> **EXERCISE**
From the first record to the last, write each one out again exactly.

(Page layout parsing data)
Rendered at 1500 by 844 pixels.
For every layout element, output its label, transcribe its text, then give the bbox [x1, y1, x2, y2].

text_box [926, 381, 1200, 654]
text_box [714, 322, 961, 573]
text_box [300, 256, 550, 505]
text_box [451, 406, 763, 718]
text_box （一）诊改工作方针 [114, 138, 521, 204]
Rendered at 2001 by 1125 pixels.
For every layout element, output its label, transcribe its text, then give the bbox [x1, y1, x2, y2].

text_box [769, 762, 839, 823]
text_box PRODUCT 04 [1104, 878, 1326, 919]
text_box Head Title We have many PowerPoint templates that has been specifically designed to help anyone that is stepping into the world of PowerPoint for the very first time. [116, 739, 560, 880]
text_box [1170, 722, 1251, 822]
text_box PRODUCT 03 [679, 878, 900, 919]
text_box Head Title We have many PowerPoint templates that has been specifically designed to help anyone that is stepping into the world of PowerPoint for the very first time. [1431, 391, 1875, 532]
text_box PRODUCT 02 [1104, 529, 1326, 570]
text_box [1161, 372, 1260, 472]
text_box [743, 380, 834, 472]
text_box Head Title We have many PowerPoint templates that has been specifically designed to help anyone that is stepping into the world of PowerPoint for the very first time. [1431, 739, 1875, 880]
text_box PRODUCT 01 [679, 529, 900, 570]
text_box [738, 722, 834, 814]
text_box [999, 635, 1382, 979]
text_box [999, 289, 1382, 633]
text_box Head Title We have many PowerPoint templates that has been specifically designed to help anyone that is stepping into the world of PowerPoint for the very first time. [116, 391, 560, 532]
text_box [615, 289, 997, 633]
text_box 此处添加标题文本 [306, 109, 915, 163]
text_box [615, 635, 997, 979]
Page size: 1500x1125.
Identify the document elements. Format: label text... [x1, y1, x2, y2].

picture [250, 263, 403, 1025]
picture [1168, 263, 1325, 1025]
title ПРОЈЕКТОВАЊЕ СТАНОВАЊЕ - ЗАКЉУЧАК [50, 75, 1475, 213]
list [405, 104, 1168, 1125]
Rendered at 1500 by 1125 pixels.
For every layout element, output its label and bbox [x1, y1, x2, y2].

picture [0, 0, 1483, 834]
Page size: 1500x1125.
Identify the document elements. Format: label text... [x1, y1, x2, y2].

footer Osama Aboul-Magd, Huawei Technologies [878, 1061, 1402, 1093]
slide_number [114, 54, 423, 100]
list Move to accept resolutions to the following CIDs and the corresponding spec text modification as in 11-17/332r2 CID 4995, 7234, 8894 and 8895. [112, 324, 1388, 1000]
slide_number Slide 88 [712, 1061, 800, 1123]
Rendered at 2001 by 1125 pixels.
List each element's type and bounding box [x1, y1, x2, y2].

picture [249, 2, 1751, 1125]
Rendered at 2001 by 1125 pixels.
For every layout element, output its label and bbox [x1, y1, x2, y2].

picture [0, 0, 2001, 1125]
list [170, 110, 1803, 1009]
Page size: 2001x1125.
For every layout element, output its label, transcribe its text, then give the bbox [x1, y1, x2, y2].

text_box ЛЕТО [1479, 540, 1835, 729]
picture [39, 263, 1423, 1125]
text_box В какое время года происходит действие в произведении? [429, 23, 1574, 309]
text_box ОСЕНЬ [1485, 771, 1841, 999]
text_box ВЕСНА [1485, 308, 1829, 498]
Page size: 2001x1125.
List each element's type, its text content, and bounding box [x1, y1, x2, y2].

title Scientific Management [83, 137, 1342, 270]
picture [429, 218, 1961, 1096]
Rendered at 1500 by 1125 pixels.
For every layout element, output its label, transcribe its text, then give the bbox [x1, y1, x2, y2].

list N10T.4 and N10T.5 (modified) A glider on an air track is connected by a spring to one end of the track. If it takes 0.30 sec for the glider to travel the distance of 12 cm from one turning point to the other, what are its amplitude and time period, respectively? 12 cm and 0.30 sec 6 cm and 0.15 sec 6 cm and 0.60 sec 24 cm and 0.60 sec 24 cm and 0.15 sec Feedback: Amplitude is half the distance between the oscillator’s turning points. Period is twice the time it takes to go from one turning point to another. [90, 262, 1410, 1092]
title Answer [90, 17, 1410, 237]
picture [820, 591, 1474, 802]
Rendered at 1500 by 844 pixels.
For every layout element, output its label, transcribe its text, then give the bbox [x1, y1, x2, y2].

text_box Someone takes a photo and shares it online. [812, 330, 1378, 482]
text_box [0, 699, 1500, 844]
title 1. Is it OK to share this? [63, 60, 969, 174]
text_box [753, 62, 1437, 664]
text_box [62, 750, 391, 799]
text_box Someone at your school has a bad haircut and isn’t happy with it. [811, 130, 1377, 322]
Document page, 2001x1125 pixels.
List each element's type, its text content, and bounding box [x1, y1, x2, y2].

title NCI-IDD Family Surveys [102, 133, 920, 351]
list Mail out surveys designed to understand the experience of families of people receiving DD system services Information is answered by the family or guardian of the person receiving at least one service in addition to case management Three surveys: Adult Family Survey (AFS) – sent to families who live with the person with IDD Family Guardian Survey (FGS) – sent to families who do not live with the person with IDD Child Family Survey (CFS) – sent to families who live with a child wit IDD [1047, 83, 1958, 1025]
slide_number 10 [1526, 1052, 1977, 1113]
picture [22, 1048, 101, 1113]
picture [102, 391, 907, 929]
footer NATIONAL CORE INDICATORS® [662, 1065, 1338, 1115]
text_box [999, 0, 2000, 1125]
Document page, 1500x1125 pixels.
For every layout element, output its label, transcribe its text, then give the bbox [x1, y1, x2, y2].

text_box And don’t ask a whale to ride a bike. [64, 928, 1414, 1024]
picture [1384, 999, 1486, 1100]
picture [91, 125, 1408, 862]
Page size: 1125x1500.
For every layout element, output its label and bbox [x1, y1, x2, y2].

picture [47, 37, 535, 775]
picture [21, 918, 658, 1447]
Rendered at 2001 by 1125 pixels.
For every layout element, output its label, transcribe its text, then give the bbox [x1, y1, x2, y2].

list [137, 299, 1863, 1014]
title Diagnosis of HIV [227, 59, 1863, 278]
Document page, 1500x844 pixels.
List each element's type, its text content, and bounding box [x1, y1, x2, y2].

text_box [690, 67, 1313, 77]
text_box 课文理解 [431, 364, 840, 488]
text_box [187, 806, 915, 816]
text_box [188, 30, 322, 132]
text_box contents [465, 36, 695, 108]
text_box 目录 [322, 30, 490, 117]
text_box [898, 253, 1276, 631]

> **ANSWER TO THE EXERCISE**
Rendered at 1500 by 844 pixels.
For every layout element, output its label, transcribe its text, then give the bbox [x1, y1, x2, y2].

text_box [926, 381, 1200, 654]
text_box [714, 322, 961, 573]
text_box [300, 256, 550, 505]
text_box [451, 406, 763, 718]
text_box （一）诊改工作方针 [114, 138, 521, 204]
Rendered at 2001 by 1125 pixels.
For every layout element, output its label, transcribe its text, then give the bbox [x1, y1, x2, y2].

text_box [769, 762, 839, 823]
text_box PRODUCT 04 [1104, 878, 1326, 919]
text_box Head Title We have many PowerPoint templates that has been specifically designed to help anyone that is stepping into the world of PowerPoint for the very first time. [116, 739, 560, 880]
text_box [1170, 722, 1251, 822]
text_box PRODUCT 03 [679, 878, 900, 919]
text_box Head Title We have many PowerPoint templates that has been specifically designed to help anyone that is stepping into the world of PowerPoint for the very first time. [1431, 391, 1875, 532]
text_box PRODUCT 02 [1104, 529, 1326, 570]
text_box [1161, 372, 1260, 472]
text_box [743, 380, 834, 472]
text_box Head Title We have many PowerPoint templates that has been specifically designed to help anyone that is stepping into the world of PowerPoint for the very first time. [1431, 739, 1875, 880]
text_box PRODUCT 01 [679, 529, 900, 570]
text_box [738, 722, 834, 814]
text_box [999, 635, 1382, 979]
text_box [999, 289, 1382, 633]
text_box Head Title We have many PowerPoint templates that has been specifically designed to help anyone that is stepping into the world of PowerPoint for the very first time. [116, 391, 560, 532]
text_box [615, 289, 997, 633]
text_box 此处添加标题文本 [306, 109, 915, 163]
text_box [615, 635, 997, 979]
Page size: 1500x1125.
Identify the document elements. Format: label text... [x1, y1, x2, y2].

picture [250, 263, 403, 1025]
picture [1168, 263, 1325, 1025]
title ПРОЈЕКТОВАЊЕ СТАНОВАЊЕ - ЗАКЉУЧАК [50, 75, 1475, 213]
list [405, 104, 1168, 1125]
Rendered at 1500 by 1125 pixels.
For every layout element, output its label and bbox [x1, y1, x2, y2].

picture [0, 0, 1483, 834]
Page size: 1500x1125.
Identify the document elements. Format: label text... [x1, y1, x2, y2].

footer Osama Aboul-Magd, Huawei Technologies [878, 1061, 1402, 1093]
slide_number [114, 54, 423, 100]
list Move to accept resolutions to the following CIDs and the corresponding spec text modification as in 11-17/332r2 CID 4995, 7234, 8894 and 8895. [112, 324, 1388, 1000]
slide_number Slide 88 [712, 1061, 800, 1123]
Rendered at 2001 by 1125 pixels.
List each element's type and bounding box [x1, y1, x2, y2].

picture [249, 2, 1751, 1125]
Rendered at 2001 by 1125 pixels.
For every layout element, output its label and bbox [x1, y1, x2, y2].

picture [0, 0, 2001, 1125]
list [170, 110, 1803, 1009]
Page size: 2001x1125.
For every layout element, output its label, transcribe its text, then give the bbox [x1, y1, x2, y2].

text_box ЛЕТО [1479, 540, 1835, 729]
picture [39, 263, 1423, 1125]
text_box В какое время года происходит действие в произведении? [429, 23, 1574, 309]
text_box ОСЕНЬ [1485, 771, 1841, 999]
text_box ВЕСНА [1485, 308, 1829, 498]
Page size: 2001x1125.
List each element's type, its text content, and bounding box [x1, y1, x2, y2].

title Scientific Management [83, 137, 1342, 270]
picture [429, 218, 1961, 1096]
Rendered at 1500 by 1125 pixels.
For every layout element, output its label, transcribe its text, then give the bbox [x1, y1, x2, y2].

list N10T.4 and N10T.5 (modified) A glider on an air track is connected by a spring to one end of the track. If it takes 0.30 sec for the glider to travel the distance of 12 cm from one turning point to the other, what are its amplitude and time period, respectively? 12 cm and 0.30 sec 6 cm and 0.15 sec 6 cm and 0.60 sec 24 cm and 0.60 sec 24 cm and 0.15 sec Feedback: Amplitude is half the distance between the oscillator’s turning points. Period is twice the time it takes to go from one turning point to another. [90, 262, 1410, 1092]
title Answer [90, 17, 1410, 237]
picture [820, 591, 1474, 802]
Rendered at 1500 by 844 pixels.
For every layout element, output its label, transcribe its text, then give the bbox [x1, y1, x2, y2].

text_box Someone takes a photo and shares it online. [812, 330, 1378, 482]
text_box [0, 699, 1500, 844]
title 1. Is it OK to share this? [63, 60, 969, 174]
text_box [753, 62, 1437, 664]
text_box [62, 750, 391, 799]
text_box Someone at your school has a bad haircut and isn’t happy with it. [811, 130, 1377, 322]
Document page, 2001x1125 pixels.
List each element's type, its text content, and bounding box [x1, y1, x2, y2].

title NCI-IDD Family Surveys [102, 133, 920, 351]
list Mail out surveys designed to understand the experience of families of people receiving DD system services Information is answered by the family or guardian of the person receiving at least one service in addition to case management Three surveys: Adult Family Survey (AFS) – sent to families who live with the person with IDD Family Guardian Survey (FGS) – sent to families who do not live with the person with IDD Child Family Survey (CFS) – sent to families who live with a child wit IDD [1047, 83, 1958, 1025]
slide_number 10 [1526, 1052, 1977, 1113]
picture [22, 1048, 101, 1113]
picture [102, 391, 907, 929]
footer NATIONAL CORE INDICATORS® [662, 1065, 1338, 1115]
text_box [999, 0, 2000, 1125]
Document page, 1500x1125 pixels.
For every layout element, output its label, transcribe its text, then give the bbox [x1, y1, x2, y2].

text_box And don’t ask a whale to ride a bike. [64, 928, 1414, 1024]
picture [1384, 999, 1486, 1100]
picture [91, 125, 1408, 862]
Page size: 1125x1500.
For every layout element, output its label and bbox [x1, y1, x2, y2].

picture [47, 37, 535, 775]
picture [21, 918, 658, 1447]
Rendered at 2001 by 1125 pixels.
For every layout element, output its label, transcribe its text, then give the bbox [x1, y1, x2, y2].

list [137, 299, 1863, 1014]
title Diagnosis of HIV [227, 59, 1863, 278]
Document page, 1500x844 pixels.
List each element's type, its text content, and bounding box [x1, y1, x2, y2].

text_box [690, 67, 1313, 77]
text_box 课文理解 [431, 364, 840, 488]
text_box [187, 806, 915, 816]
text_box [188, 30, 322, 132]
text_box contents [465, 36, 695, 108]
text_box 目录 [322, 30, 490, 117]
text_box [898, 253, 1276, 631]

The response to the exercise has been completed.